Monday, June 20, 2011

The Great Recession and Corporate Boldness: Why no American company will sacrifice profit for employees

Robert Samuelson comes so close today to understanding the paradox that is the modern economy(Emphasis mine):

So it’s a Catch-22: You can’t get hired unless you have experience; but you can’t get experience unless you’re hired. With technology changing rapidly, workers need to know more, even as their skills-support systems weaken. There is no instant cure for today’s job mismatch, but it might ease if America’s largest companies were a little bolder. Surely many of them — enjoying strong profits — could make a small gamble that, by providing more training for workers, they might actually do themselves and the country some good.
Yet, like every good "The Free Market Will Solve all ills" fiscal conservative, he fails to take in two important truths. First, private companies have NO responsibility to do the country any good, especially if it conflicts with their fiduciary responsibility to turn a profit for their owners. Quite the contrary, as we saw in the 2000's, companies need and want to maximize profits in the short term no matter the long-term sector damage. That way, the bosses can justify their big bonuses, which Ezra Klein points out are derived from part of our normal human psychology:

Study after study shows that people would prefer a medium-sized house in a neighborhood of small houses to a big house in a neighborhood of much bigger houses. What people really want isn't to have a big house, in other words, but to have a bigger house than their peers. Economists call products driven by this sort of status competition "positional goods." The less-technical term for this sort of behavior is "keeping up with the Joneses," and we all do it.

When you're talking about changes in CEO pay, you're not talking about changes in the money CEOs use to make ends meet. You're talking about changes in a compensation package that has long since become totally abstract. Making $50 million is nicer than making $40 million, but the things it's buying, and the things it's saying about you, are, at that point, positional: it's a display of worth, not the way you put food on the table. People sometimes ask what CEOs need with all this money. The answer is they don't need it. But they need to not be making less money than other CEOs. If they are making less, then what does that say about them?


Thus, nothing in these companies structure or economic function drives them to make the nation better by improving employment through training, hiring or anything else.

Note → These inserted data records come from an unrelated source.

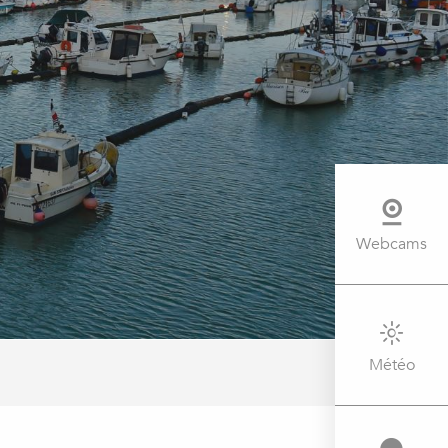
Webcams
Météo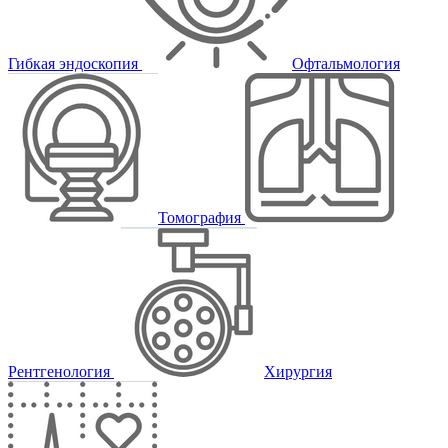
Гибкая эндоскопия
Офтальмология
Томография
Рентгенология
Хирургия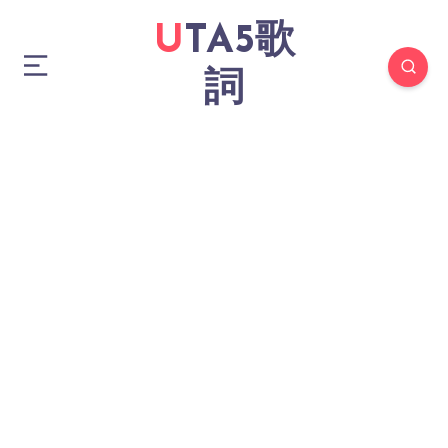
UTA5歌
詞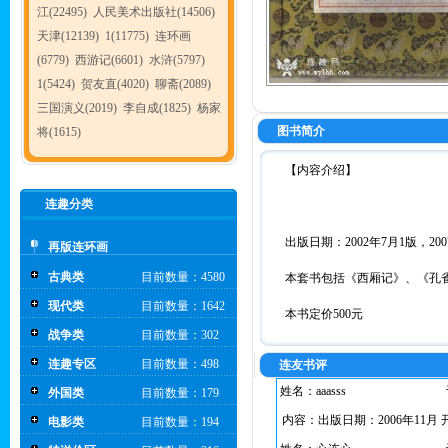
江(22495)
人民美术出版社(14506)
天津(12139)
1(11775)
连环画
(6779)
西游记(6601)
水浒(5797)
1(5424)
贺友直(4020)
聊斋(2089)
三国演义(2019)
李自成(1825)
杨家
图书简介
将(1615)
【内容介绍】
连趣分类
出版日期：2002年7月1版，20
再版连环画
古典类
目前数量：4580
本套书包括《西厢记》、《孔
现代类
目前数量：1642
本书定价500元
战争类
目前数量：302
连趣专区
目前数量：498
连友书评
姓名：aaasss
外国类
目前数量：179
内容：出版日期：2006年11月 
电影类
目前数量：194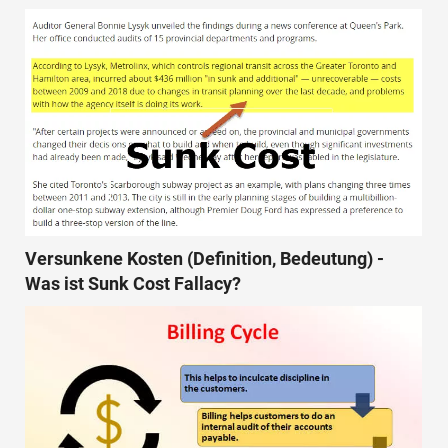
Versunkene Kosten (Definition, Bedeutung) -
Was ist Sunk Cost Fallacy?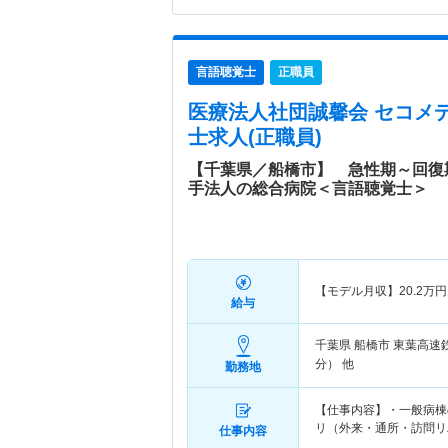
言語聴覚士
正職員
医療法人社団誠馨会 セコメ
士求人(正職員)
【千葉県／船橋市】 急性期～回復
手法人の総合病院＜言語聴覚士＞
【モデル月収】
20.2
万円
給与
千葉県 船橋市
東葉高速
分） 他
勤務地
【仕事内容】・一般病棟
リ（外来・通所・訪問リ
仕事内容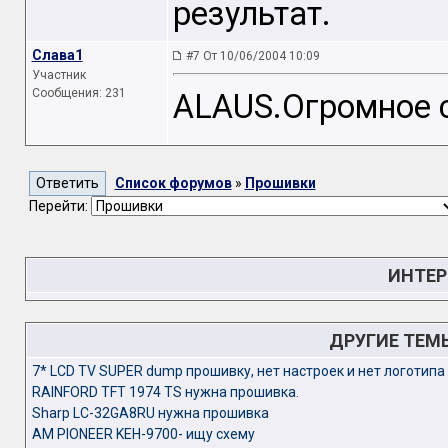
результат.
Слава1
#7 От 10/06/2004 10:09
Участник
Сообщения: 231
ALAUS.Огромное с
Список форумов
»
Прошивки
Перейти:
ИНТЕР
ДРУГИЕ ТЕМ
7* LCD TV SUPER dump прошивку, нет настроек и нет логотипа
RAINFORD TFT 1974 TS нужна прошивка.
Sharp LC-32GA8RU нужна прошивка
АМ PIONEER KEH-9700- ищу схему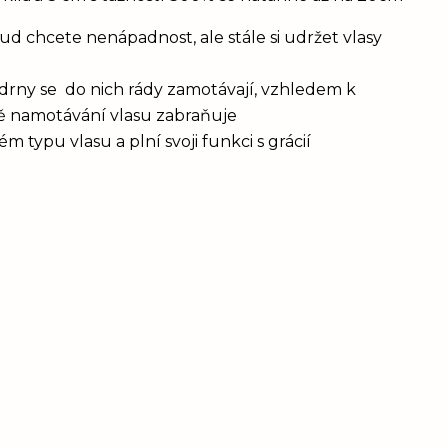
d chcete nenápadnost, ale stále si udržet vlasy
drny se do nich rády zamotávají, vzhledem k
vě namotávání vlasu zabraňuje
 typu vlasu a plní svoji funkci s grácií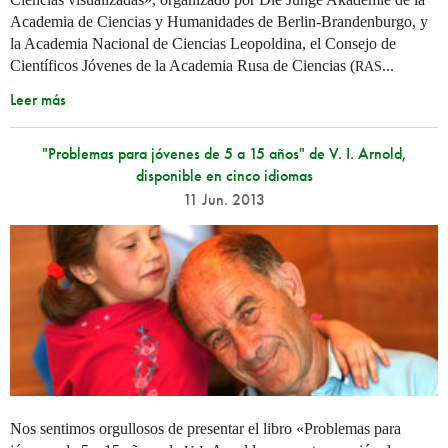
Academia de Ciencias y Humanidades de Berlin-Brandenburgo, y
la Academia Nacional de Ciencias Leopoldina, el Consejo de
Científicos Jóvenes de la Academia Rusa de Ciencias (
...
RAS
Leer más
"Problemas para jóvenes de 5 a 15 años" de V. I. Arnold,
disponible en cinco idiomas
11 Jun. 2013
Nos sentimos orgullosos de presentar el libro «Problemas para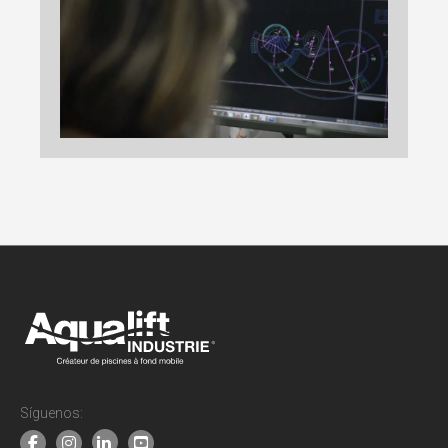
Síguenos: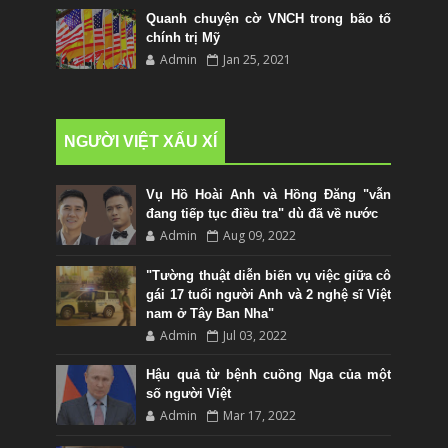
Quanh chuyện cờ VNCH trong bão tố
chính trị Mỹ
Admin
Jan 25, 2021
NGƯỜI VIỆT XẤU XÍ
Vụ Hồ Hoài Anh và Hồng Đăng "vẫn
đang tiếp tục điều tra" dù đã về nước
Admin
Aug 09, 2022
"Tường thuật diễn biến vụ việc giữa cô
gái 17 tuổi người Anh và 2 nghệ sĩ Việt
nam ở Tây Ban Nha"
Admin
Jul 03, 2022
Hậu quả từ bệnh cuồng Nga của một
số người Việt
Admin
Mar 17, 2022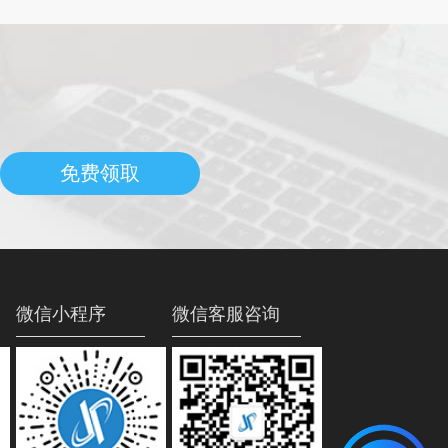
免费领取
微信小程序
微信客服咨询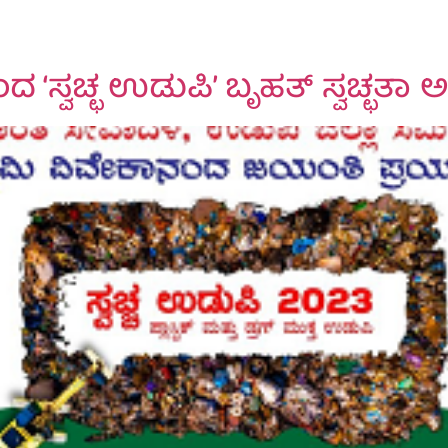
ಂದ ‘ಸ್ವಚ್ಛ ಉಡುಪಿ’ ಬೃಹತ್ ಸ್ವಚ್ಛ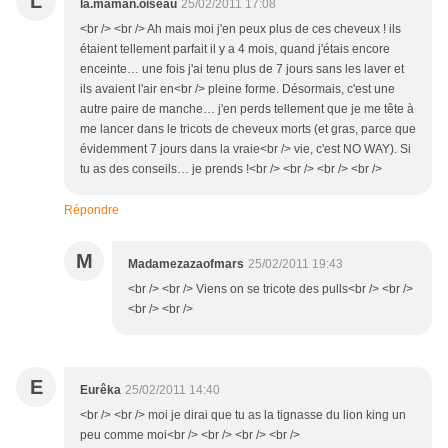
L
la.maman.oiseau
25/02/2011 17:08
<br /> <br /> Ah mais moi j'en peux plus de ces cheveux ! ils
étaient tellement parfait il y a 4 mois, quand j'étais encore
enceinte… une fois j'ai tenu plus de 7 jours sans les laver et
ils avaient l'air en<br /> pleine forme. Désormais, c'est une
autre paire de manche… j'en perds tellement que je me tête à
me lancer dans le tricots de cheveux morts (et gras, parce que
évidemment 7 jours dans la vraie<br /> vie, c'est NO WAY). Si
tu as des conseils… je prends !<br /> <br /> <br /> <br />
Répondre
M
Madamezazaofmars
25/02/2011 19:43
<br /> <br /> Viens on se tricote des pulls<br /> <br />
<br /> <br />
E
Eurêka
25/02/2011 14:40
<br /> <br /> moi je dirai que tu as la tignasse du lion king un
peu comme moi<br /> <br /> <br /> <br />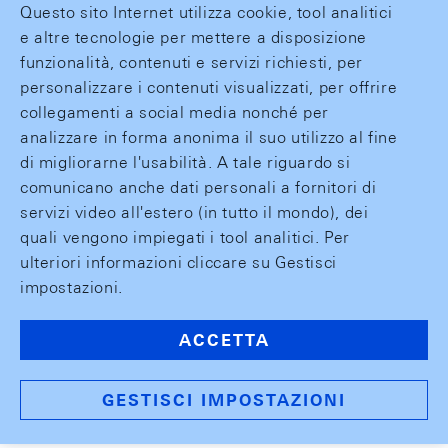
Questo sito Internet utilizza cookie, tool analitici
e altre tecnologie per mettere a disposizione
funzionalità, contenuti e servizi richiesti, per
personalizzare i contenuti visualizzati, per offrire
collegamenti a social media nonché per
analizzare in forma anonima il suo utilizzo al fine
di migliorarne l'usabilità. A tale riguardo si
comunicano anche dati personali a fornitori di
servizi video all'estero (in tutto il mondo), dei
quali vengono impiegati i tool analitici. Per
ulteriori informazioni cliccare su Gestisci
impostazioni.
ACCETTA
GESTISCI IMPOSTAZIONI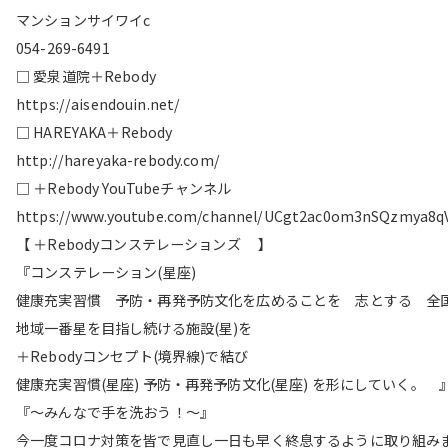
マンションサイワイc
054-269-6491
□ 愛泉道院＋Rebody
https://aisendouin.net/
□ HAREYAKA＋Rebody
http://hareyaka-rebody.com/
□ ＋Rebody YouTubeチャンネル
https://www.youtube.com/channel/UCgt2ac0om3nSQzmya8q
【 ＋Rebodyコンステレーションズ 】
『コンステレーション(星座)
健康充実習慣 予防・再発予防文化を広めることを 志とする 全
地域一番星を目指し続ける施設(星)を
＋Rebodyコンセプト(境界線)で結び
健康充実習慣(星座) 予防・再発予防文化(星座) を形にしていく。 
『〜みんなで手を洗おう！〜』
今一度コロナ対策を皆で見直し一日も早く終息するように取り組み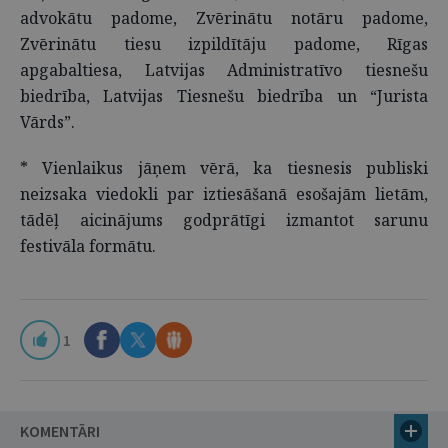
advokātu padome, Zvērinātu notāru padome,
Zvērinātu tiesu izpildītāju padome, Rīgas
apgabaltiesa, Latvijas Administratīvo tiesnešu
biedrība, Latvijas Tiesnešu biedrība un “Jurista
Vārds”.
* Vienlaikus jāņem vērā, ka tiesnesis publiski
neizsaka viedokli par iztiesāšanā esošajām lietām,
tādēļ aicinājums godprātīgi izmantot sarunu
festivāla formātu.
1
KOMENTĀRI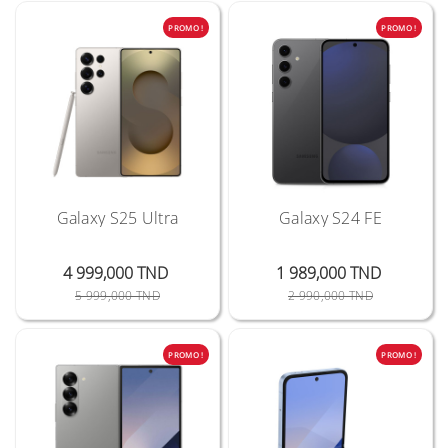
PROMO !
PROMO !
Galaxy S25 Ultra
Galaxy S24 FE
4 999,000 TND
1 989,000 TND
Prix Public
Prix
Prix Public
Prix
5 999,000 TND
2 990,000 TND
PROMO !
PROMO !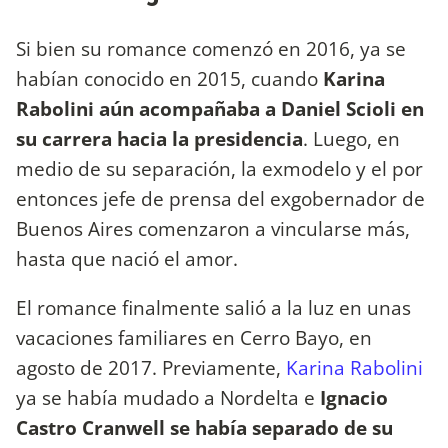
Si bien su romance comenzó en 2016, ya se
habían conocido en 2015, cuando
Karina
Rabolini aún acompañaba a Daniel Scioli en
su carrera hacia la presidencia
. Luego, en
medio de su separación, la exmodelo y el por
entonces jefe de prensa del exgobernador de
Buenos Aires comenzaron a vincularse más,
hasta que nació el amor.
El romance finalmente salió a la luz en unas
vacaciones familiares en Cerro Bayo, en
agosto de 2017. Previamente,
Karina Rabolini
ya se había mudado a Nordelta e
Ignacio
Castro Cranwell se había separado de su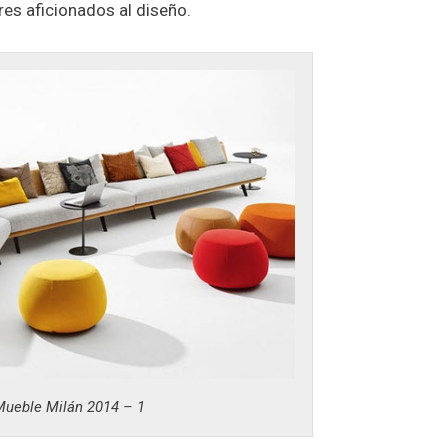
res aficionados al diseño.
Mueble Milán 2014 – 1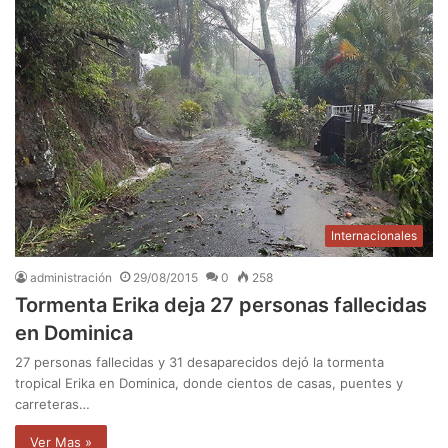
Internacionales
administración
29/08/2015
0
258
Tormenta Erika deja 27 personas fallecidas
en Dominica
27 personas fallecidas y 31 desaparecidos dejó la tormenta
tropical Erika en Dominica, donde cientos de casas, puentes y
carreteras…
Ver Mas »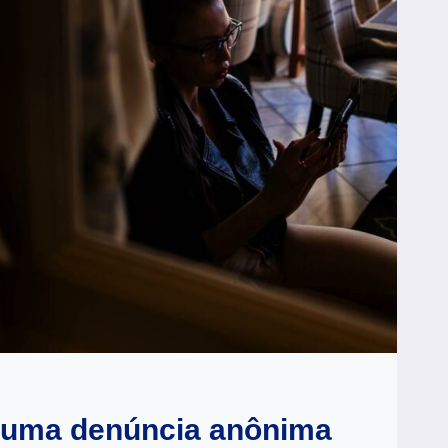
 uma denúncia anônima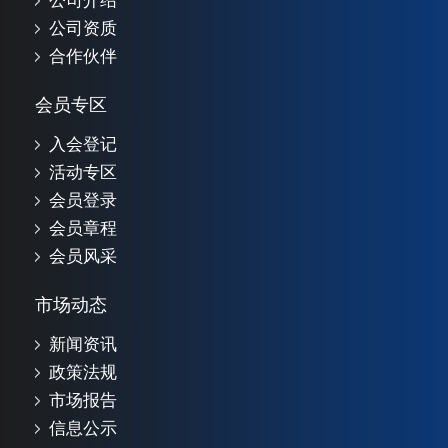
公司介绍
公司资质
合作伙伴
会员专区
入会登记
活动专区
会员登录
会员章程
会员风采
市场动态
新闻资讯
政策法规
市场报告
信息公示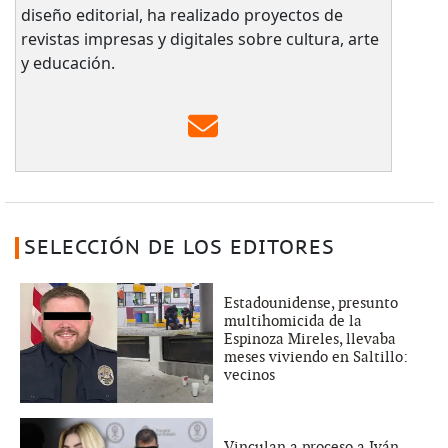
diseño editorial, ha realizado proyectos de
revistas impresas y digitales sobre cultura, arte
y educación.
SELECCIÓN DE LOS EDITORES
Estadounidense, presunto
multihomicida de la
Espinoza Mireles, llevaba
meses viviendo en Saltillo:
vecinos
Vinculan a proceso a Iván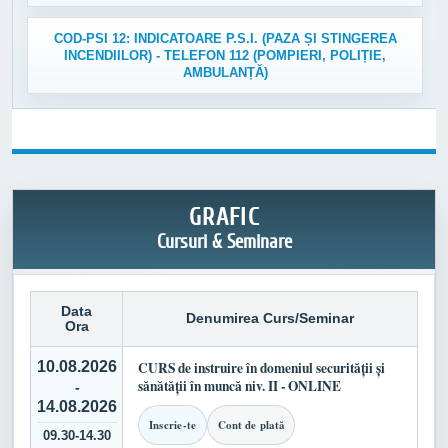
COD-PSI 12: INDICATOARE P.S.I. (PAZA ȘI STINGEREA
INCENDIILOR) - TELEFON 112 (POMPIERI, POLIȚIE,
AMBULANȚĂ)
GRAFIC
Cursuri & Seminare
Data
Denumirea Curs/Seminar
Ora
10.08.2026
CURS de instruire în domeniul securității și
sănătății în muncă niv. II - ONLINE
-
14.08.2026
Inscrie-te
Cont de plată
09.30-14.30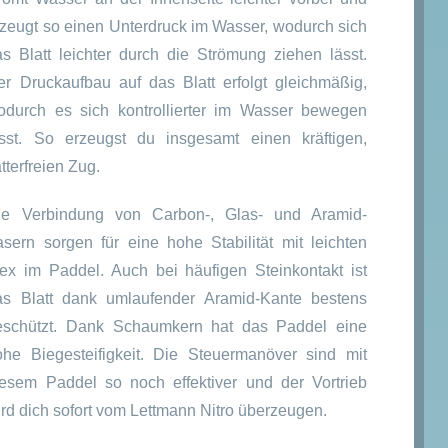
rzeugt so einen Unterdruck im Wasser, wodurch sich
as Blatt leichter durch die Strömung ziehen lässt.
er Druckaufbau auf das Blatt erfolgt gleichmäßig,
odurch es sich kontrollierter im Wasser bewegen
ässt. So erzeugst du insgesamt einen kräftigen,
atterfreien Zug.
ie Verbindung von Carbon-, Glas- und Aramid-
asern sorgen für eine hohe Stabilität mit leichten
lex im Paddel. Auch bei häufigen Steinkontakt ist
as Blatt dank umlaufender Aramid-Kante bestens
eschützt. Dank Schaumkern hat das Paddel eine
ohe Biegesteifigkeit. Die Steuermanöver sind mit
iesem Paddel so noch effektiver und der Vortrieb
rd dich sofort vom Lettmann Nitro überzeugen.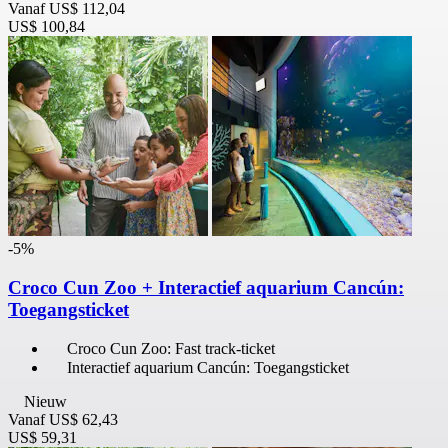
Vanaf
US$ 112,04
US$ 100,84
-5%
Croco Cun Zoo + Interactief aquarium Cancún:
Toegangsticket
Croco Cun Zoo: Fast track-ticket
Interactief aquarium Cancún: Toegangsticket
Nieuw
Vanaf
US$ 62,43
US$ 59,31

The second point Mr. Samuelson misses is that one key function of government is to overcome this mismatch between what a business needs to do to profit, and what society needs businesses to do to keep the economy flowing. One of the reason we have massive systems of public education (from pre-K to Graduate School through community colleges) is to train a workforce that can evolve to the needs of the changing economy. One of the reasons we have the Small Business Administration, and environmental regulations, and laws requiring the protection of jobs for military reservists is that history has shown that if companies are left truly unregulated, they will do things that physically harm their workers and our environment, and financially harm just about everyone, all in the name of profits.

So while I agree that it would be nice if those companies were a "little bit bolder." But they won't be, and nothing in our economy right now incentivizes them to be. And against that backdrop many conservatives, Mr. Samuelson included, want to continue to cut and eliminate those government functions that could actually remedy this situation.

UPDATE:

This editorial in the Wall Street Journal emphasizes my point - Boeing wants to move plants, presumably to save costs. But as the writer notes, it sends a signal that the kind of complicated machining and engineering needed to keep our aviation industry ahead of the pack is not highly economically valued.

Most depressing of all, Boeing's move would send a market signal to those considering a career in engineering or high-skilled manufacturing. It is a message that corporate America has delivered over and over: Don't go to engineering school, don't bother with fancy apprenticeships, don't invest in skills. No rational person wants to take on college or even community college debt to come out and work on the Dreamliner —which should be the country's finest product—for a miserable $14 an hour. If a single story in the news can sum up the reasons for America's global decline, it's the decision to build a Dreamliner that will gut the American dream.

As long as American companies are willing to undercut their own workforces in pursuit of ever greater profits, Mr. Samuelson's ideal will never be considered, much less fulfilled.